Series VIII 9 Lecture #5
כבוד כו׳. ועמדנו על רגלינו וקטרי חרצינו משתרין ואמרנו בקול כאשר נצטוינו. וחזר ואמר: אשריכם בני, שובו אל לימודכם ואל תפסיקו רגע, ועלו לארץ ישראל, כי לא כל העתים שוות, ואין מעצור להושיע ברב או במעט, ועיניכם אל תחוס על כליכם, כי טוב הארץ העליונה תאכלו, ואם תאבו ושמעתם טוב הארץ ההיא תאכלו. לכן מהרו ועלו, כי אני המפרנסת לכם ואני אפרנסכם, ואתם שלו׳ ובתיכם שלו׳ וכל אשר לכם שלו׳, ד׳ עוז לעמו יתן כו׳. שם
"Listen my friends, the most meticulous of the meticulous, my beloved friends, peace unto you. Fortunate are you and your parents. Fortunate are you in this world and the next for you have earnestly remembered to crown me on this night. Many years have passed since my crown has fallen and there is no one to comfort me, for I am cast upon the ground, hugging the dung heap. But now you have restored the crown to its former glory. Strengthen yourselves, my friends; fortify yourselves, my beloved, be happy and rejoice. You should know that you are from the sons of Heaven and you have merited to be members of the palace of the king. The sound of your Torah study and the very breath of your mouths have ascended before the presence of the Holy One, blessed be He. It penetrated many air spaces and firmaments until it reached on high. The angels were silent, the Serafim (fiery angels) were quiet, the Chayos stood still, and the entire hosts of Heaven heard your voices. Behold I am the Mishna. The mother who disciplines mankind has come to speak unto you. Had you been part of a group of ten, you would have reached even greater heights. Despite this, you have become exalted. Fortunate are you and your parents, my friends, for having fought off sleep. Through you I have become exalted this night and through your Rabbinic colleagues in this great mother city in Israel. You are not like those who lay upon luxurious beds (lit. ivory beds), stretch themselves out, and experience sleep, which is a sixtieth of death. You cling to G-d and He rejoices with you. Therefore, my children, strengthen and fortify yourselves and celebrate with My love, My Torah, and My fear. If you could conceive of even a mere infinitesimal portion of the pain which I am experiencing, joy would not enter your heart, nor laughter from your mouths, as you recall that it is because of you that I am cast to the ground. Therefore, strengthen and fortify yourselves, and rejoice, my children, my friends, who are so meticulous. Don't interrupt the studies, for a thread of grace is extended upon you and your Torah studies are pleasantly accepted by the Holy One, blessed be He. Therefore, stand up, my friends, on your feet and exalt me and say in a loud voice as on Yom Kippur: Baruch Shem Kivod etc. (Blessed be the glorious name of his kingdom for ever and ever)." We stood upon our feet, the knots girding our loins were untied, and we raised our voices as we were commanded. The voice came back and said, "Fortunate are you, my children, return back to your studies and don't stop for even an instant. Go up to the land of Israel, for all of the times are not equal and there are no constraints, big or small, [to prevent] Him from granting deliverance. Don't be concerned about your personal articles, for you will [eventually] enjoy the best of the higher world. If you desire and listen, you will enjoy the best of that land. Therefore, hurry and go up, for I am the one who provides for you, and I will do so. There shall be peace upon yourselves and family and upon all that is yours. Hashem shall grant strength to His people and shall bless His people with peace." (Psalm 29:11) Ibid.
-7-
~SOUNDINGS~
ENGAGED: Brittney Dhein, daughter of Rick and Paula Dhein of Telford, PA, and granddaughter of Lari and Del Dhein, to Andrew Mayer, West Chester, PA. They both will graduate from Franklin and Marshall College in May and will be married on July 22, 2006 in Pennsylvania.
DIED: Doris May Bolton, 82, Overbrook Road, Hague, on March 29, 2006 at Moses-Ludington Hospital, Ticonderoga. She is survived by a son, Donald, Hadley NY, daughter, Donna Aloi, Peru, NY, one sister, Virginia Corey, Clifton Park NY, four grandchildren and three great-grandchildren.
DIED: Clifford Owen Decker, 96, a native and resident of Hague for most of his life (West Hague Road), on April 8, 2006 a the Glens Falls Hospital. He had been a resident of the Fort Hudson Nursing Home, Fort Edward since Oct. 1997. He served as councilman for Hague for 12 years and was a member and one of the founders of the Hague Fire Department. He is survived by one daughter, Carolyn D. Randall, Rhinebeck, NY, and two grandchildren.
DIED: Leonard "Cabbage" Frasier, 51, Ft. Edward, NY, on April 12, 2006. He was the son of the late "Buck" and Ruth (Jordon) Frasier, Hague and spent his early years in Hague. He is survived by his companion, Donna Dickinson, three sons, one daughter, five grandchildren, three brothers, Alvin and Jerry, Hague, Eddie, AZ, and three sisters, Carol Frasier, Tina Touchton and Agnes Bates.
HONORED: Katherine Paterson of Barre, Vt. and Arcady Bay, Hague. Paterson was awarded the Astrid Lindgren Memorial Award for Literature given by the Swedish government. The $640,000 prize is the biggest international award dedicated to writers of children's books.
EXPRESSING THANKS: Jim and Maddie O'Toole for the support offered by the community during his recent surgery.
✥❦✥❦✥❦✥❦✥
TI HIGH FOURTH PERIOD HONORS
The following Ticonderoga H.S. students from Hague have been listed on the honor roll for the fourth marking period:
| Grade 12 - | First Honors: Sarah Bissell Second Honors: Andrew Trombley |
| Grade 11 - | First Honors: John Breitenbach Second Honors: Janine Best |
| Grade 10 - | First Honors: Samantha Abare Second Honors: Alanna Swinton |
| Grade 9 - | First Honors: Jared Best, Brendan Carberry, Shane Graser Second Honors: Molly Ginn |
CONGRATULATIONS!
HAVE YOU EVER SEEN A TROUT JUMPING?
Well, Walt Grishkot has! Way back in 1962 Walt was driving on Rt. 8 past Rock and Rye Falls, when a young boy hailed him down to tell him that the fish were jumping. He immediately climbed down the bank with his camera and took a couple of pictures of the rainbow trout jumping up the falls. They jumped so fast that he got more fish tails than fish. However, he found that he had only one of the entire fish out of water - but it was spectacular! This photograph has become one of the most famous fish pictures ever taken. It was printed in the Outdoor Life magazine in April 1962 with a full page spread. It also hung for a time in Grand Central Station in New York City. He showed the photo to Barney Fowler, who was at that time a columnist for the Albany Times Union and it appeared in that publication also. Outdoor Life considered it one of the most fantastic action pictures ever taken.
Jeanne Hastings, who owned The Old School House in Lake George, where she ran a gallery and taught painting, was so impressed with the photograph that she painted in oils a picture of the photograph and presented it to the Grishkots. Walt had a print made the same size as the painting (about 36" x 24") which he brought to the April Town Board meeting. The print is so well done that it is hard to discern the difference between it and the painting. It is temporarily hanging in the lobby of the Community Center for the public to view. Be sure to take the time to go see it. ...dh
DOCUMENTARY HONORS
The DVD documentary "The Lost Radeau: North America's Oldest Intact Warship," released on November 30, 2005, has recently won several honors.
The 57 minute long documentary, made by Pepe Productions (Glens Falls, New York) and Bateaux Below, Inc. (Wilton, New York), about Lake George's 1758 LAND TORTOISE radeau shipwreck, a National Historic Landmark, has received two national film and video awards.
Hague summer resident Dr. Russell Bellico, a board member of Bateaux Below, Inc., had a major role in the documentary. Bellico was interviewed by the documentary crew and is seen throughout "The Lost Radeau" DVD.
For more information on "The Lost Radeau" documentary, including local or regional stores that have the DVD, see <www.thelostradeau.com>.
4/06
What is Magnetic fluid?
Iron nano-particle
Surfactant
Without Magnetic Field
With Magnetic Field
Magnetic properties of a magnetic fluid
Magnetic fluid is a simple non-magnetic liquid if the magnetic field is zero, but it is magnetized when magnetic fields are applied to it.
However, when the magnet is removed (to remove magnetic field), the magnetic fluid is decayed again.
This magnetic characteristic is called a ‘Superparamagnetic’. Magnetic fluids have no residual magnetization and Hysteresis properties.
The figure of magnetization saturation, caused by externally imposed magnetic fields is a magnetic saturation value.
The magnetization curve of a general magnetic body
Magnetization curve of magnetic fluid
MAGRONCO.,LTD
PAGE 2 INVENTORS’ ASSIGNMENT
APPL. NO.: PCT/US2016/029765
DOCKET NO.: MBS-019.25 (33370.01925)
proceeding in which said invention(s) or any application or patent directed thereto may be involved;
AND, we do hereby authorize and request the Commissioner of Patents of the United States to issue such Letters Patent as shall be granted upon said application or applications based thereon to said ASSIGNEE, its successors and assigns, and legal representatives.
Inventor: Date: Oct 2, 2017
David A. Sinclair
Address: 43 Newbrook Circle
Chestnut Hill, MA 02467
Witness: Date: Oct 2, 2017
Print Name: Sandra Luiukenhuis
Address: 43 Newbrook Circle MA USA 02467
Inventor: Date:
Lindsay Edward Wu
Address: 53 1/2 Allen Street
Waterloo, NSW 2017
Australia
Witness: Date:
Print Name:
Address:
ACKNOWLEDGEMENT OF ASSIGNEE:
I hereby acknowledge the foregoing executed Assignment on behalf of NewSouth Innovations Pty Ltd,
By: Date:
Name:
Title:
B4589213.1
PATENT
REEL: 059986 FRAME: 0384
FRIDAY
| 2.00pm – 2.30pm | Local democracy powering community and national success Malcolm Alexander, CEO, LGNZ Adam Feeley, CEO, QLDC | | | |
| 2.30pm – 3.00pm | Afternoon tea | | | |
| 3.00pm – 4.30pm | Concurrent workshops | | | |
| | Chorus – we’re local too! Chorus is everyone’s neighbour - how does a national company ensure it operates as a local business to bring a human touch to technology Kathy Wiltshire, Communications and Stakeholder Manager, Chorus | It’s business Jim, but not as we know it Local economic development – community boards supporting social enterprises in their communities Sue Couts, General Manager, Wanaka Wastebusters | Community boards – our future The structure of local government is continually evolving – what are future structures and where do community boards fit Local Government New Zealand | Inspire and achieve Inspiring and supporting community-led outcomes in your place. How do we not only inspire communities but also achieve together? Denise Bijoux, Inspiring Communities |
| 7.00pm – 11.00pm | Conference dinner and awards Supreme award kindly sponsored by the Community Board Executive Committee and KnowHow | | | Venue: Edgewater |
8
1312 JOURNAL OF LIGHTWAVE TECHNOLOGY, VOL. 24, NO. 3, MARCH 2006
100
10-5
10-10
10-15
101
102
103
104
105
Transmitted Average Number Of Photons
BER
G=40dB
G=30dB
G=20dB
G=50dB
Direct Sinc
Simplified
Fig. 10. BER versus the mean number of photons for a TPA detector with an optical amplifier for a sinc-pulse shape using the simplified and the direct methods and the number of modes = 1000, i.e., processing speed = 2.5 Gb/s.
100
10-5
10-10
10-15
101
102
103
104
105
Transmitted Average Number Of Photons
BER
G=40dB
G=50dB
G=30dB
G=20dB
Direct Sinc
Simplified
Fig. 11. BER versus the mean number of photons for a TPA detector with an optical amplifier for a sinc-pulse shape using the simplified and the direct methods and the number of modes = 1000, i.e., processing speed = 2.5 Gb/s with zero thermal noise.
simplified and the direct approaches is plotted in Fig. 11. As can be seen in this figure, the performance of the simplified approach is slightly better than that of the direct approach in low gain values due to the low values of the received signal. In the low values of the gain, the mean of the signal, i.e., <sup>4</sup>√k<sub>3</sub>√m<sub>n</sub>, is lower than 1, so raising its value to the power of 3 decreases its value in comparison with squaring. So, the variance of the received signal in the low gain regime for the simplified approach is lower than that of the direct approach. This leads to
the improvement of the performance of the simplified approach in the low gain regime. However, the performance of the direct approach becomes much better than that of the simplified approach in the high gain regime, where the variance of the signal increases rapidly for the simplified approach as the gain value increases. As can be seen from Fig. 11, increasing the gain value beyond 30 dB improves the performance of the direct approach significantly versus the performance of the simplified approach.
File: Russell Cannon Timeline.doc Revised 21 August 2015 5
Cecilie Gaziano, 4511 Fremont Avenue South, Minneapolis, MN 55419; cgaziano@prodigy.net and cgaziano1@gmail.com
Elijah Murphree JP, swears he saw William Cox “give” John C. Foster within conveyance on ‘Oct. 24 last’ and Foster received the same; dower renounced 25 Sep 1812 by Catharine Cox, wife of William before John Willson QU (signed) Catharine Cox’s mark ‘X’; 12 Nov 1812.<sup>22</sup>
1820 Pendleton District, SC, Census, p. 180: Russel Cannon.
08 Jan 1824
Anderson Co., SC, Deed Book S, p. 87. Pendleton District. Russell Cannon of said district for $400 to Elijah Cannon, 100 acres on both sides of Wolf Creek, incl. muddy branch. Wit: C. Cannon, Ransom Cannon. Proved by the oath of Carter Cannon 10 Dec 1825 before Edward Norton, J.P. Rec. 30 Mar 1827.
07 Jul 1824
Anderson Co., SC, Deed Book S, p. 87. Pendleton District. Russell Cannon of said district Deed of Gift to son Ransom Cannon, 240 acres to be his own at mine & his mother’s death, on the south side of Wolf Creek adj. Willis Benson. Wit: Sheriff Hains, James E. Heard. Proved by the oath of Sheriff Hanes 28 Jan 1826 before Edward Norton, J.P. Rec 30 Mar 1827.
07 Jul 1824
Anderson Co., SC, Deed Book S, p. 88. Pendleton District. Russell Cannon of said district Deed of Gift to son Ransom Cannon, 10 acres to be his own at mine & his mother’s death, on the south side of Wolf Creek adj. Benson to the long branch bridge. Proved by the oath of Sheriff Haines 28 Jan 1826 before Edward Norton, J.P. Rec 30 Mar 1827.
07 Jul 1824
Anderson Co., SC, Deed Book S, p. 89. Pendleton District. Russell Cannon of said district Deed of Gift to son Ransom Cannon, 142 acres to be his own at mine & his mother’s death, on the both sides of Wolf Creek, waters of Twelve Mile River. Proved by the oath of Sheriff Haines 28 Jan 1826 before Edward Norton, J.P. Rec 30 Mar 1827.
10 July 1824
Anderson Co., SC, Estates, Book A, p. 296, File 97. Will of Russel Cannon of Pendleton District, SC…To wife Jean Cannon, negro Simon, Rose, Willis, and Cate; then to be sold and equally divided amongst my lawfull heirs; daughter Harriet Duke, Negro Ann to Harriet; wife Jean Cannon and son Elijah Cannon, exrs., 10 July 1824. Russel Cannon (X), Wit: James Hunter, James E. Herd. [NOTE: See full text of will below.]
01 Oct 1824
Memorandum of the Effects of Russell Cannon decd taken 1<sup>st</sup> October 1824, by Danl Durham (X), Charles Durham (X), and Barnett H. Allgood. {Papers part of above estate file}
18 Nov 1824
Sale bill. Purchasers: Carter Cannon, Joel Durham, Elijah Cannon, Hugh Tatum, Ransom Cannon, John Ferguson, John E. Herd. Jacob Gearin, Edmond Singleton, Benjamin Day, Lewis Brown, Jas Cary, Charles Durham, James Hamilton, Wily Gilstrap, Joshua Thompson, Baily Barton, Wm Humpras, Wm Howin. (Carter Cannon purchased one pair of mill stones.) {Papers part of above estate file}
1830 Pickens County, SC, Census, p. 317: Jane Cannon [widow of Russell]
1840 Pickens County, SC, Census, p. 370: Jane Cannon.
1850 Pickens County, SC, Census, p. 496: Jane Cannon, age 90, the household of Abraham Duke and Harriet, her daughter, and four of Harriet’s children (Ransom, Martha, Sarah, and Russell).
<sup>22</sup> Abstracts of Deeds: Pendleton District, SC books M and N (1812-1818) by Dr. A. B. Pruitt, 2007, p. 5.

● ● ● ● ● ● ●

_WHAT YOU NEED TO DO_
All of the lines above that carry the string "Newbrook" need to be found and copied.

_TASK SOLUTION_
Address: 43 Newbrook Circle
Address: 43 Newbrook Circle MA USA 02467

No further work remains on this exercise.